Extracted records: Begin
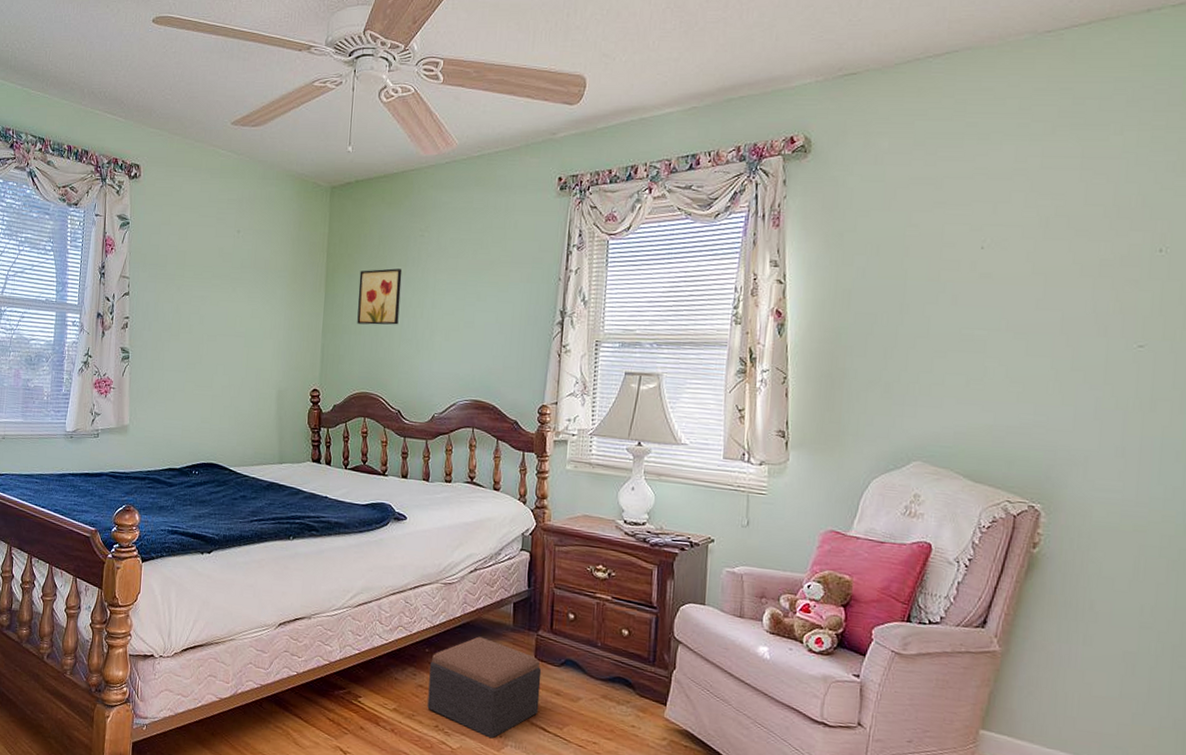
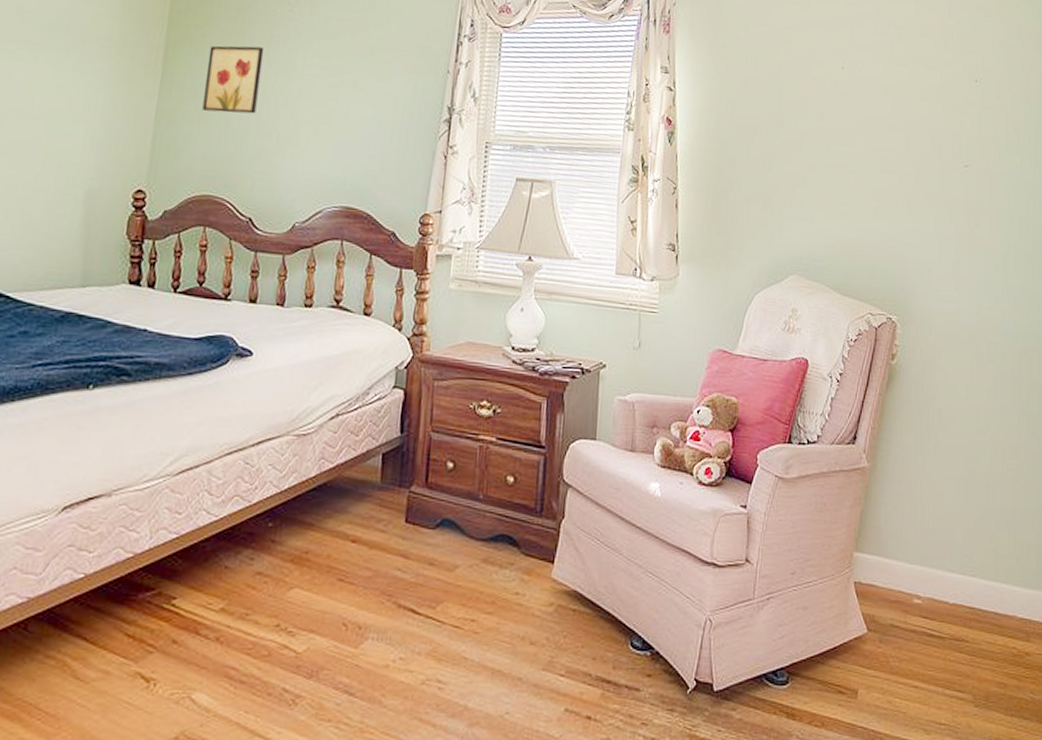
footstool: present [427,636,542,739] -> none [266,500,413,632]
Extracted records: End
Extracted records: Begin
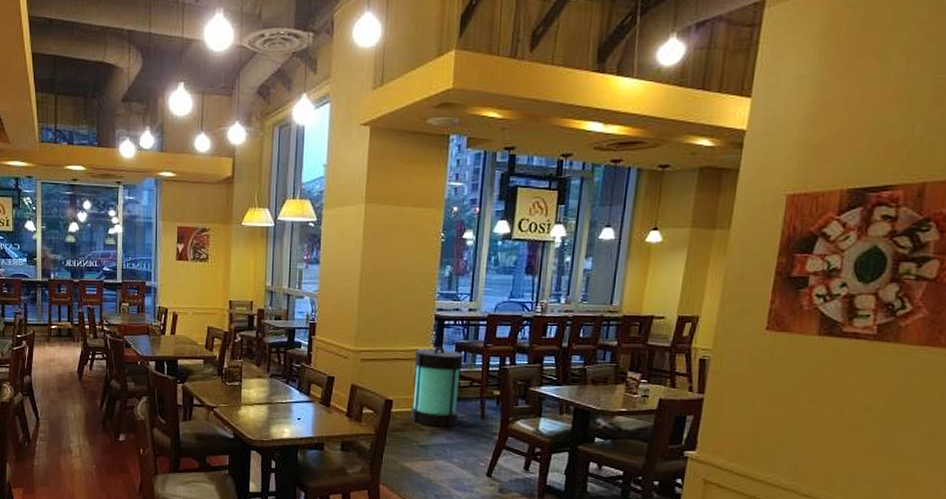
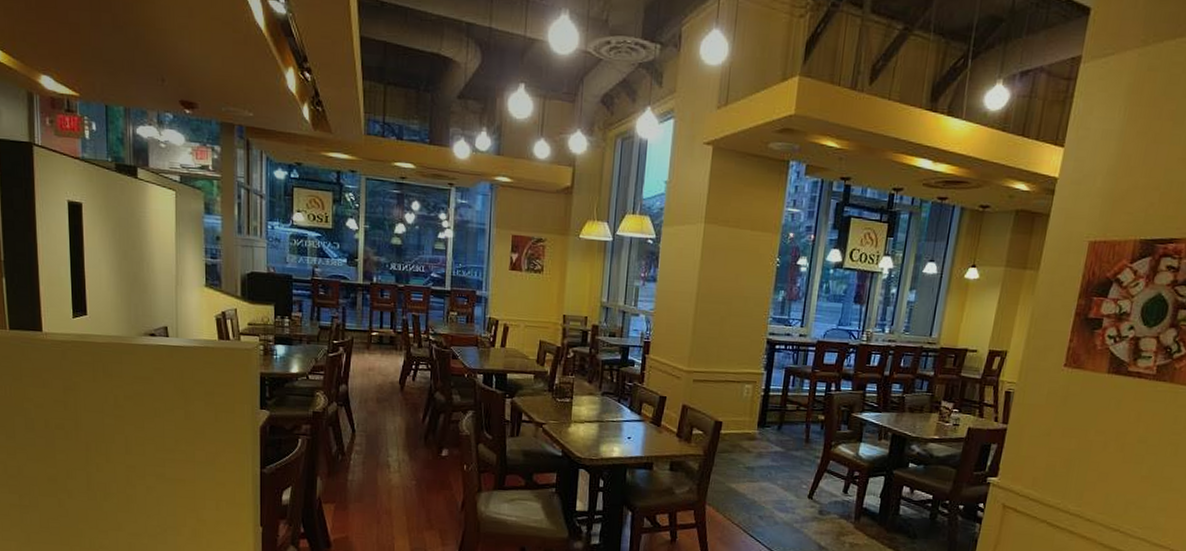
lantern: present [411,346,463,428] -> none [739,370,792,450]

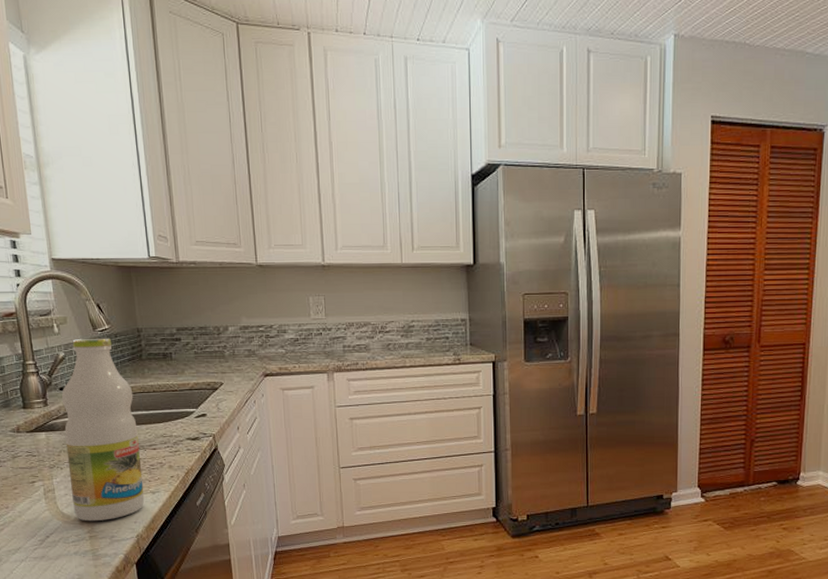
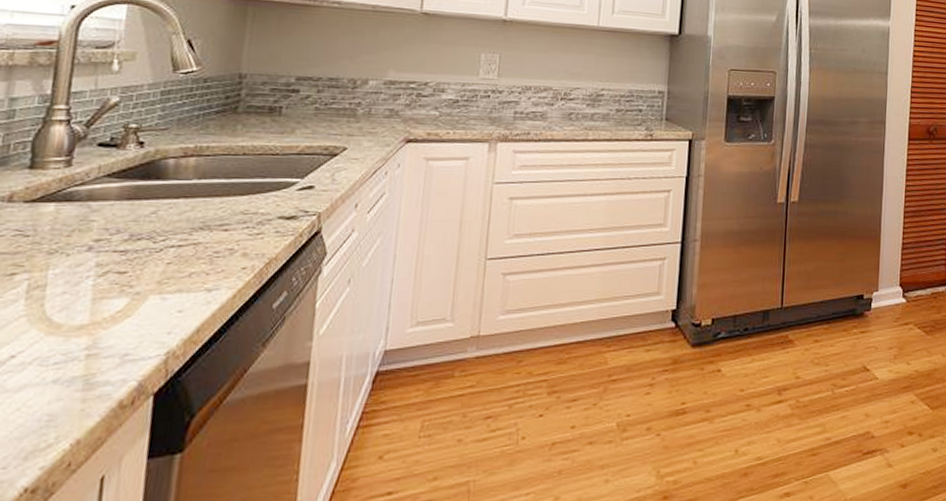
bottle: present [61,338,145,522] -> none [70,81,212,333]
Extracted records: End
Extracted records: Begin
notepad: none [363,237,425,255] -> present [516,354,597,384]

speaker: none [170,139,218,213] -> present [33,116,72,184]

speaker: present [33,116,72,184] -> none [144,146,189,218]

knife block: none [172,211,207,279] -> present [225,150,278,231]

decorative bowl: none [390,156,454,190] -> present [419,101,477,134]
Extracted records: End
**Task prompt:** After reading through the material, report every line that holds "speaker".

**Output of the task:**
speaker: none [170,139,218,213] -> present [33,116,72,184]
speaker: present [33,116,72,184] -> none [144,146,189,218]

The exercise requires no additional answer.